A Public Service Announcement! ;)

A Public Service Announcement! ;)

Wednesday, July 27, 2011

Audrey Gleason Reviews *Amulet Book 2*

Amulet 2: The Stonekeeper’s Curse
Kazu Kibuishi
Drawn by Kazu Kibuishi
Colors and Backgrounds by Kazu Kibuishi, Amy Kim Kibuishi, Anthony Go Wu, and Jason Caffoe
Publisher: Graphix, an imprint of Scholastic, Inc.
Published: September 2009

A continuation from the first book of Amulet: The Stonekeeper, the second in the series, The Stonekeeper’s Curse, places the reader in the dangerous world of Alledia, ruled by malicious elves, where hope can only be found in a twelve-year-old girl, Emily. The graphic novel offers a nice mix of a well-developed storyline and artfully drawn characters.

The Stonekeeper’s Curse is comprised of the viewpoints of the young heroine Emily the Stonekeeper, as well as that of her younger brother, Navin. While both siblings have guidance along their separate, but intertwined journeys, the two adolescents take matters into their own hands and accomplish a great deal individually with help from newly-introduced friends and old allies from the previous book.

Emily and Navin run into elves, cursed townspeople that turn into animals, and wise, old, talking trees. Each of these characters has their distinctive culture, bring a uniquely fictionalized diversity to the story. When Emily and Navin have to part ways, the reader may see how each manages the difficulties of a particular situation the siblings are thrown into and watch the heroes grow. All the while, Emily and Navin struggle with internal conflict of confidence, acceptance of self, and uncertainty of where they may end up.

The intertwined journeys lead Emily and Navin to answers they are looking for, and answers they never knew the question to. The storyline is complex enough to keep the reader’s attention and moves with a cohesive fluidity, making this a possible consideration of being one of the “best of the best” in young adult literature.

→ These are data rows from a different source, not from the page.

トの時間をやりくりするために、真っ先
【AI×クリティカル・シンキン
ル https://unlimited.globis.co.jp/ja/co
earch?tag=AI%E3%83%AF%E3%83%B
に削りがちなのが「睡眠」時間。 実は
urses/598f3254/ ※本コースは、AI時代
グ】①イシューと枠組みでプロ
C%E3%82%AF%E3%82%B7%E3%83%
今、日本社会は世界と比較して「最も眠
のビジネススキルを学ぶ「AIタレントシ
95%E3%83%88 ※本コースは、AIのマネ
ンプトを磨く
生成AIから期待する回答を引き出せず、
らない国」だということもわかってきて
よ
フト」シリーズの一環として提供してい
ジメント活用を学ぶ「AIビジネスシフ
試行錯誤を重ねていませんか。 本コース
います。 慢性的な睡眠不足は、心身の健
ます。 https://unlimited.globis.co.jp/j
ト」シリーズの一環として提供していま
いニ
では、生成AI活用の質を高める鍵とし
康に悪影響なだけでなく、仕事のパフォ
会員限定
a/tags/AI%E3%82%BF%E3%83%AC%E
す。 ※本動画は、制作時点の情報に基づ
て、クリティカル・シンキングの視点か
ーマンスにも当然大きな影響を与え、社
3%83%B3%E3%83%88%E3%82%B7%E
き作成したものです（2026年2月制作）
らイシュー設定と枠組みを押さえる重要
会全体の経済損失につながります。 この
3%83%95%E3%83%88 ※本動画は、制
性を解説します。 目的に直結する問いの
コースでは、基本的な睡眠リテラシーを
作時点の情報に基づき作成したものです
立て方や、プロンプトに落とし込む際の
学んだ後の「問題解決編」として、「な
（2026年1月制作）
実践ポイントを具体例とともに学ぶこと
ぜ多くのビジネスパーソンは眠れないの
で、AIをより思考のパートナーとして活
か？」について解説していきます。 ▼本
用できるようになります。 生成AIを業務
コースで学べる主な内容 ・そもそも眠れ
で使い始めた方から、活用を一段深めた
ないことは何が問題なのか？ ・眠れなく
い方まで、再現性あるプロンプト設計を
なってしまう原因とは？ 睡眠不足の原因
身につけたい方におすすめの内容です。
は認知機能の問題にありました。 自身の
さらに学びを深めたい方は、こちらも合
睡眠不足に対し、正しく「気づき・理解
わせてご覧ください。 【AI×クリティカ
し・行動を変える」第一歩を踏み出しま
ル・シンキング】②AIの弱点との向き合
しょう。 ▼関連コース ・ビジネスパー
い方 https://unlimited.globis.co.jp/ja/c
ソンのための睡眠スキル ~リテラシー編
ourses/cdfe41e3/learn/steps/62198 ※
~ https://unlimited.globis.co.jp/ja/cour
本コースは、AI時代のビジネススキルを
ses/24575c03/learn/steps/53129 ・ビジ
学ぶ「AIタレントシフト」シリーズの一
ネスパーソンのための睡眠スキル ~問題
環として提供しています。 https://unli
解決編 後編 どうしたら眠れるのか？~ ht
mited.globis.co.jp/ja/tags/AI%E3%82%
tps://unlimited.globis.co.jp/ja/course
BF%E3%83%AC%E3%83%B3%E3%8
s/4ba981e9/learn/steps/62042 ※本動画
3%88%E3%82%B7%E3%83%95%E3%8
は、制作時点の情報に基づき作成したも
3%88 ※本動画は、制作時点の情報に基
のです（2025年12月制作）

As the second book in the Amulet series, it lacks a bit in the variety of subjects and genres. This could be due to how much guidance is seen given to Emily and Navin. Even the evil Trellis has a type of guide, Luger, in his journey to destroy Emily and gain the power of the amulet for himself. All the guidance that is given to the characters has one wondering if the heroes and villain can take credit for all their work.

Unfortunately, if the reader has yet to read the book’s predecessor, The Stonekeeper, they might find themselves lost for a while. The Stonekeeper’s Curse does not introduce main and assisting characters that were previously in the first book. The audience is expected to already be familiar with their backgrounds, and what roles they exactly play. Though, the graphic novel does hint to what happened in the previous story, the reader is left to put all the puzzle pieces together by themselves; which makes the reading of it that much more frustrating.

Overall The Stonekeeper’s Curse has a good entertainment value that young adult readers can appreciate. Emily’s gripping adventure will engage readers who will not only have their fill of a well-written work that captivates real human emotion, all the while entertaining with detailed pictures that is beautifully done through brilliant colors, and an eye for capturing the essence of each character’s feeling.

Any young adult that likes fantasy and adventure will have an enjoyable time reading The Stonekeeper’s Curse. As a warning though, the reader should read the Amulet series in sequential order, so that the story comes across entirely.